> **Entries supplied**:
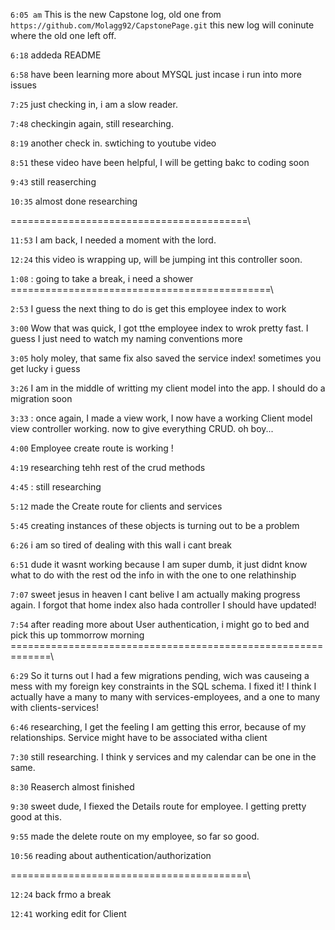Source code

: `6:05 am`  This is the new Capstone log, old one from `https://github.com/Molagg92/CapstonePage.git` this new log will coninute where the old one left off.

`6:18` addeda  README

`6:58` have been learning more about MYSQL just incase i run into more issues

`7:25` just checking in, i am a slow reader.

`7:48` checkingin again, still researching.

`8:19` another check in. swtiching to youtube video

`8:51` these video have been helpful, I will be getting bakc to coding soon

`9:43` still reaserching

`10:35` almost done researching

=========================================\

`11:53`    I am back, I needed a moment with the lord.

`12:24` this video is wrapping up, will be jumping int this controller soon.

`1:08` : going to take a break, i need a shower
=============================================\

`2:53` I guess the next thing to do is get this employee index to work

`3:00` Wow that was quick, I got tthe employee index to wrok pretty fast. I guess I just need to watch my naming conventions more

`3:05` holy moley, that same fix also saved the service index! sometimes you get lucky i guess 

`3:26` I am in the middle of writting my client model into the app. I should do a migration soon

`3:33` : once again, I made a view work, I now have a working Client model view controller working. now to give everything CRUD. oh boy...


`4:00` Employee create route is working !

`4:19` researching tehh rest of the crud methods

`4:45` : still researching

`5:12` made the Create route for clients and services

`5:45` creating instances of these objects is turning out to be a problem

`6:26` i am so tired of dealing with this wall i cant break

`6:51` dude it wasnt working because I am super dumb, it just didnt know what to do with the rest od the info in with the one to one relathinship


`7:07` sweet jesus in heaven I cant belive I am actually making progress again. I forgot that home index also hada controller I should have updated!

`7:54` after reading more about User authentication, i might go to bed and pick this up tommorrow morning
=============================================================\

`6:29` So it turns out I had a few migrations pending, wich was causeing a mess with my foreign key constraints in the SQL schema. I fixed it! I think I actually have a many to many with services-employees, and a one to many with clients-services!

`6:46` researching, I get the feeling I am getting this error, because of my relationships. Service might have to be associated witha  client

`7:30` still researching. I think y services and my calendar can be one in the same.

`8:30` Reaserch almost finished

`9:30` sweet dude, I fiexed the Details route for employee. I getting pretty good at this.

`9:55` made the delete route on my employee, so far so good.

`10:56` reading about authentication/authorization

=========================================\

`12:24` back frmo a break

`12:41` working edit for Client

> **To do**: Check each line of the records for the string "route" and state how many lines contain it. Give only the number.

> **Reply**: 4